DWP: Making a real difference to the lives of people, every day
Industry
Public Sector
Challenge
For Fay Cooper and her team, understanding the voice of the user is "our nirvana." But when your products need to work for every age and demographic, that understanding comes at a cost—regular surveys, researchers scouring the country, and mounting time pressure. Scaling that research was proving nearly impossible.
Results
Wordnerds analysis of 300,000 tweets revealed what surveys missed, overwhelming stress and anxiety among users. The findings shocked policymakers into action, enabling the team to pinpoint specific areas for intensive research and service improvement.
"Our initial analysis shocked our stakeholders: amongst the 300,000 tweets, the overwhelming sentiment was one of stress and anxiety. This made our policy team pay attention, we've got a real problem to solve."
Fay Cooper
Lead Product Manager
"Understanding the voice of the user is our nirvana. It's a real challenge - our products need to work for users of every age and every demographic."
Fay Cooper
Lead Product Manager
"Wordnerds helps us design products users want to use."
Fay Cooper
Lead Product Manager
About Department for Work and Pensions
The Department for Work and Pensions is the UK's largest public service department, responsible for welfare, pensions, and child maintenance policy, administering around £212 billion in payments annually and serving approximately 20 million people nationwide.
The Challenge
The Department for Work and Pensions is the UK's biggest public service department, and DWP Digital transforms the digital services used by millions of people every day. Fay Cooper, Lead Product Manager for DWP Digital, supports product strategy across all lines of business, including setting customer insight strategies and enabling the development of common software capabilities.
As the voice of the customer, Fay brings together insights from across all channels and from user research to test hypotheses and guide product strategy with the end goal of transforming the way people work and live.
But there's a fundamental challenge: "Understanding the voice of the user is our nirvana. It's a real challenge—our products need to work for users of every age and every demographic."
In government, product development starts with user needs. Understanding those needs is both time-intensive and costly, relying upon regular surveys or dedicated user researchers who scour the country engaging as many users as possible. For products serving millions across every demographic, scaling that research was proving nearly impossible.
The Solution
When DWP Digital met Wordnerds, they saw the potential to scale their research and user insights.

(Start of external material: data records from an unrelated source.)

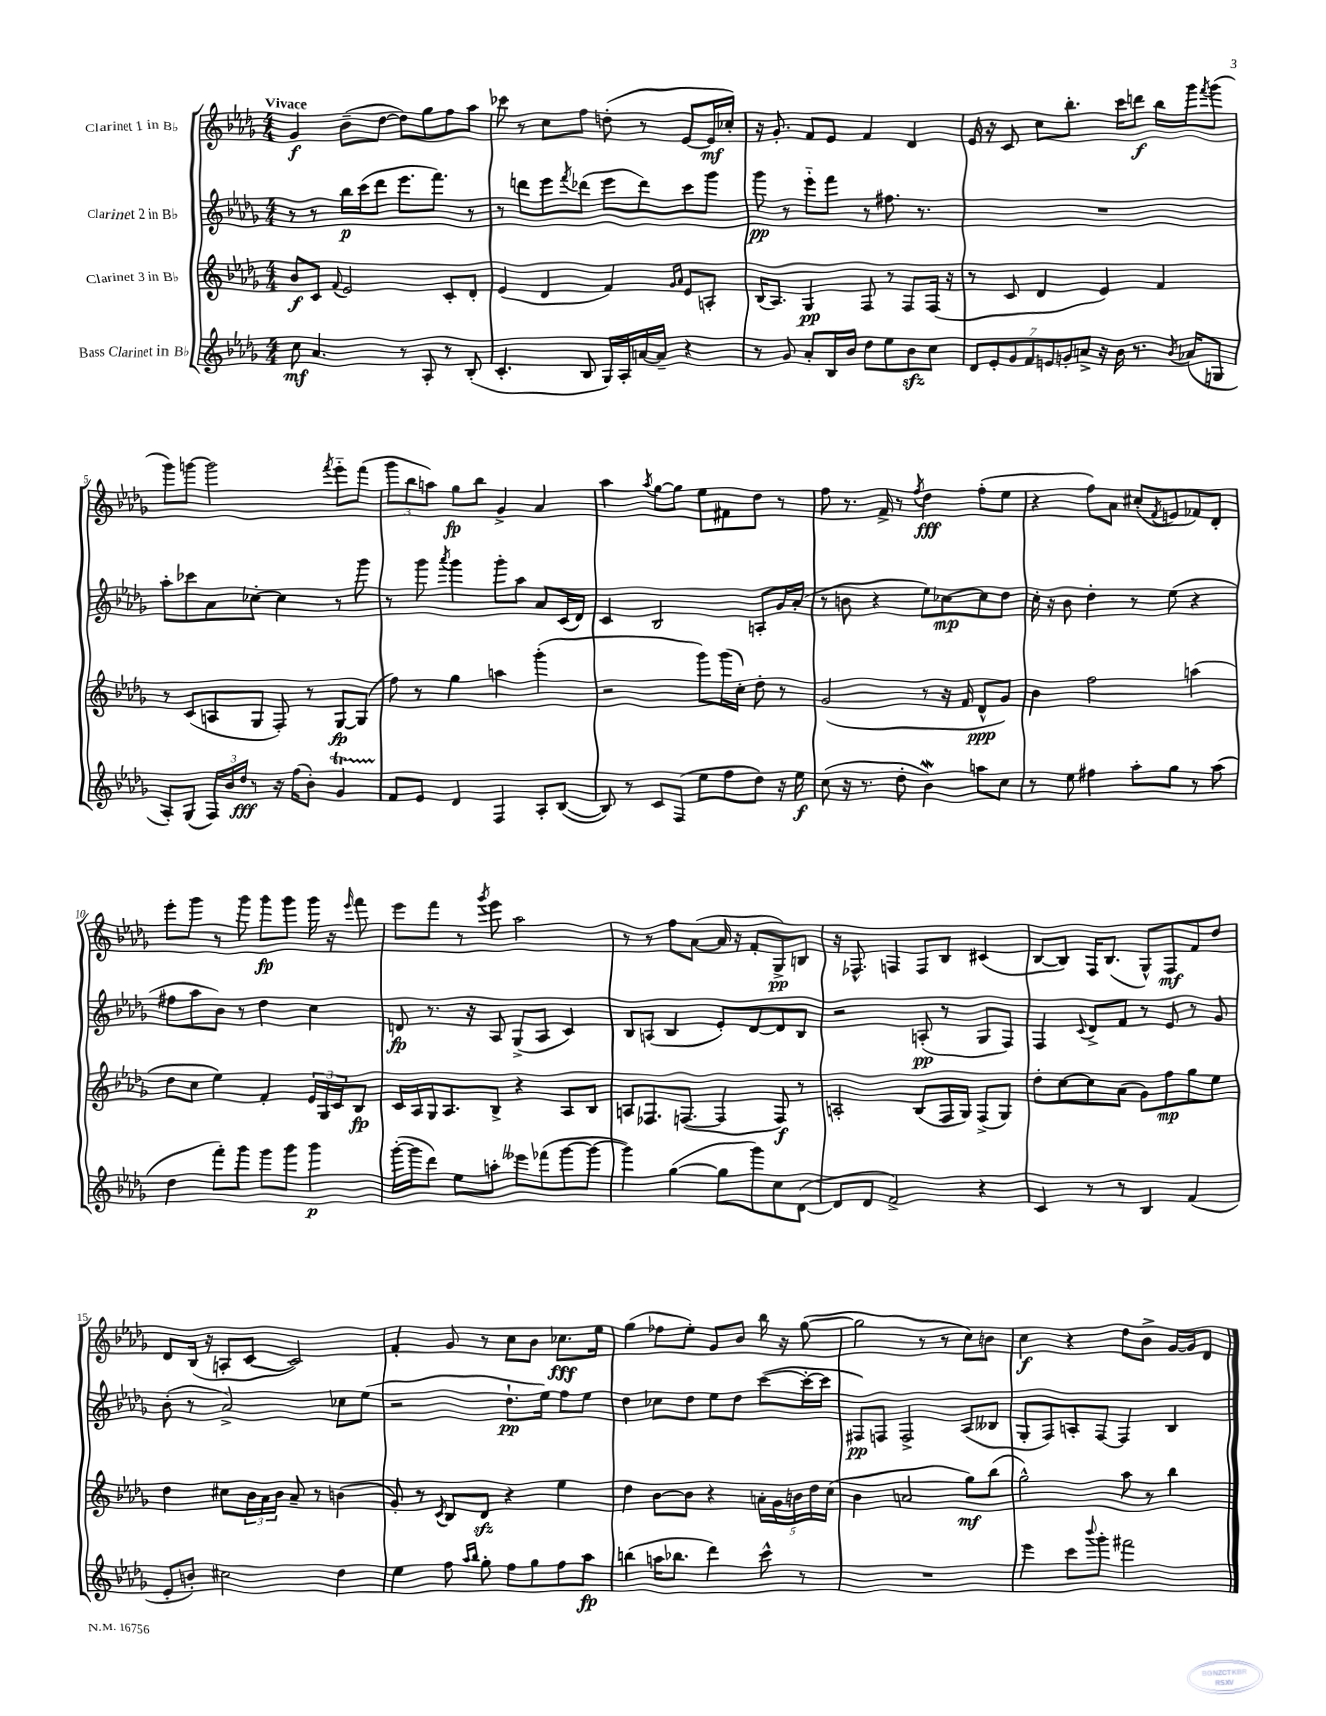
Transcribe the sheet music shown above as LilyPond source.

<<
\new StaffGroup <<
\new Staff = "s0" \with { instrumentName = "Clarinet 1 in Bb" } {
    \clef treble \key des \major \numericTimeSignature \time 4/4 \tempo "Vivace"
    ges'4\f bes'8--( des''8~ des''8) ges''8 f''8 aes''8 |
    ces'''8 r8 c''8 f''8 d''8-.( r8 ees'8~ ees'16\mf ces''16-.) |
    r16 ges'8.-. f'8 ees'8 f'4 des'4 |
    ees'16 r16 c'8 c''8 bes''8.-. c'''16 d'''8\f bes''16 ges'''16 \acciaccatura { f'''8 } ges'''8( |
    ges'''8) g'''8~ g'''2 \acciaccatura { f'''8 } ees'''8-_ f'''8( |
    \tuplet 3/2 { ges'''8 bes''8 a''8) } ges''8\fp bes''8 ges'4-> aes'4 |
    aes''4 \acciaccatura { aes''8 } ges''8~ ges''8 ees''8 fis'8 des''8 r8 |
    f''8 r8. f'16-> r8 \acciaccatura { f''8 } des''4\fff f''8-.( ees''8 |
    r4 f''8) aes'8 cis''8-.( \acciaccatura { f'8 } e'8 fes'8) des'8-. |
    ees'''8-. ges'''8 r8 ges'''8 ges'''8\fp ges'''8 ges'''16 r16 \grace { ees'''16 } f'''8 |
    ees'''8 f'''8 r8 \acciaccatura { ges'''8 } ees'''8 aes''2 |
    r8 r8 f''8 aes'8~( aes'16 r16 f'8-. ges8->\pp) b8 |
    r16 fes8.-^ f4 f8 bes8 cis'4( |
    bes8~ bes8) f16 bes8.( ges8-^) f8\mf f'8 des''8 |
    des'8 bes16( r16 a8-. c'8~ c'2) |
    f'4-. ges'8 r8 c''8 bes'8 ces''8.\fff ees''16 |
    ges''4( fes''8 ees''8-.) ges'8 bes'8 bes''16 r16 ges''8~( |
    ges''2 r8 r8 c''8) b'8 |
    c''4\f r4 des''8 bes'8-> ges'16~ ges'16 des'8 \bar "|." |
}
\new Staff = "s1" \with { instrumentName = "Clarinet 2 in Bb" } {
    \clef treble \key des \major \numericTimeSignature \time 4/4
    r8 r8 bes''16\p c'''16( des'''8 ees'''8. f'''8.) r8 |
    r8 d'''8 ees'''8 \acciaccatura { f'''8 } des'''8( ees'''8 des'''8) c'''8 ges'''8 |
    ges'''8\pp r8 ees'''8-_ f'''8 r8 fis''8. r8. |
    R1 |
    aes''8-. ces'''8 aes'8 ces''8~-. ces''4 r8 ges'''8 |
    r8 ges'''8 \acciaccatura { aes'''8 } ges'''4 ges'''8-. aes''8 aes'8 c'16( des'16) |
    c'4 bes2 a8-. ges'16 aes'16-.( |
    r8 b'8 r4 ees''8) ces''8~\mp ces''8 des''8 |
    c''16-. r16 bes'8 des''4-. r8 ees''8( r4 |
    fis''8 aes''8 bes'8) r8 des''4 c''4 |
    d'8\fp r8. r16 aes8 ges8->( aes8 c'4) |
    bes8 a8( bes4 ees'8-.) des'8~ des'8 bes8 |
    r2 a8-.\pp( r8 ges8 f8) |
    f4 \appoggiatura { c'8 } des'8-> f'8 r8 ees'8 r8 ges'8 |
    bes'8-.( r8 aes'2->) ces''8 ees''8( |
    r2 des''8.-!\pp ees''16) f''8 ees''8 |
    des''4 ces''8 des''8 ees''8 des''8 c'''8~( c'''16~-. c'''16 |
    fis8\pp) f8 f2-> aes8( beses8 |
    ges8-. f8) a8-. f8~ f4 bes4 \bar "|." |
}
\new Staff = "s2" \with { instrumentName = "Clarinet 3 in Bb" } {
    \clef treble \key des \major \numericTimeSignature \time 4/4
    bes'8\f c'8 \appoggiatura { f'8 } ees'2 c'8-. des'8-. |
    ees'4( des'4 f'4) \grace { ges'16 aes'16 } ees'8 a8-. |
    bes16( aes8.) ges4\pp f8 r8 f8 f16( r16 |
    r8 c'8 des'4 ees'4) f'4 |
    r8 c'8( a8 ges8 f8-.) r8 ges8~\fp ges8( |
    f''8) r8 ges''4 a''4 ges'''4-.( |
    r2 ges'''8) ges'''16( c''16-.) des''8-. r8 |
    ges'2( r8 r16 f'16 des'8-^\ppp ges'8) |
    bes'4 f''2 a''4( |
    des''8 c''8 ees''4) f'4-. \tuplet 3/2 { ees'16 ges16 c'16 } bes8\fp |
    c'16 aes16 ges16 aes8. bes8-> r4 aes8 bes8 |
    a8 fes8. f8.~( f4 f8\f) r8 |
    a2-. bes8( f16 ges16) f8->( ges8) |
    des''8-. c''8~ c''8 aes'8( ges'8) f''8\mp ges''8 ees''8 |
    des''4 cis''8 \tuplet 3/2 { bes'16 aes'16 bes'16 } aes'8-- r8 b'4( |
    ges'8-.) r8 \acciaccatura { c'8 } bes8 des'8\sfz r4 ees''4 |
    des''4 bes'8~ bes'8 r4 \tuplet 5/4 { a'16-. ges'16 b'16 des''16 c''16( } |
    bes'4 a'2 ges''8\mf) bes''8( |
    ges''2-^) aes''8 r8 bes''4 \bar "|." |
}
\new Staff = "s3" \with { instrumentName = "Bass Clarinet in Bb" } {
    \clef treble \key des \major \numericTimeSignature \time 4/4
    c''8\mf aes'4. r8 aes8-. r8 bes8-.( |
    c'4.-. bes8 ges16) aes16-. a'16~ a'16-- r4 |
    r8 ges'8 aes'8-. bes16 bes'16 des''8 ees''8 bes'8\sfz c''8 |
    \tuplet 7/4 { des'8 ees'8-. ges'8 f'8 e'8 g'8-. a'8-> } r16 bes'16 r8. \acciaccatura { bes'8 } aes'16( g8 |
    aes8-.) ges8( \tuplet 3/2 { f16) bes'16 des''16\fff } r8 r16 f''16( bes'8-.) ges'4\startTrillSpan |
    f'8\stopTrillSpan ees'8 des'4 f4 aes8-. bes8~( |
    bes8) r8 c'8 f8( ees''8 f''8 des''8) r16 ees''16\f |
    c''8( r16 r8. des''8-. bes'4\mordent) a''8 c''8 |
    r8 ees''8 fis''4 aes''8-. ges''8 r8 aes''8( |
    des''4 f'''8-.) ges'''8 ges'''8 ges'''8 ges'''4\p |
    ges'''16~-.( ges'''16 des'''8) ees''8 a''8-. eeses'''8 fes'''8( ges'''8~ ges'''8~ |
    ges'''4) ges''4~( ges''8 ges'''8) c''8 des'8~( |
    des'8 des'8 f'2->) r4 |
    c'4 r8 r8 bes4 f'4( |
    ees'8-. b'8-.) cis''2 des''4 |
    ees''4 f''8 \grace { aes''16 bes''16 } ges''8-. f''8 ges''8 f''8 aes''8\fp |
    b''4( a''16 bes''8. des'''4) c'''8-^ r8 |
    R1 |
    ees'''4 c'''8 \appoggiatura { bes'''8 } ges'''8-. fis'''2 \bar "|." |
}
>>
>>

The partnership would prove game-changing.
"Wordnerds helps us design products users want to use," Fay explains.
The partnership helps keep the team agile and allows them to deliver at pace. Rather than relying solely on costly, time-intensive traditional research methods, DWP Digital could now analyse user sentiment and needs at scale across all channels.
The Impact
The results were immediate and powerful. Their new Apply for Child Maintenance service achieved over 93% take-up in its first month of release and 97% satisfaction rates—evidence that understanding users at scale translates directly to better products.
But perhaps more importantly, Wordnerds' insights had a powerful impact on policymakers, helping to show what users need from services and what causes them friction.
The analysis of their Child Maintenance Service revealed something shocking: "Our initial analysis shocked our stakeholders: amongst the 300,000 tweets, the overwhelming sentiment was one of stress and anxiety. This made our policy team pay attention, we've got a real problem to solve."
This wasn't just noise in the data—it was a real problem that demanded action. The team was able to identify key areas to focus on through intensive user research, using both AI and real people.
They're now looking for answers as to why people don't have a child maintenance arrangement in place, why fathers feel anxious and stressed by the service, and what they can do to improve the speed at which money is paid to children.
From time-intensive manual research to scaling insights that shock policymakers into action—and designing products that achieve 93% take-up in month one.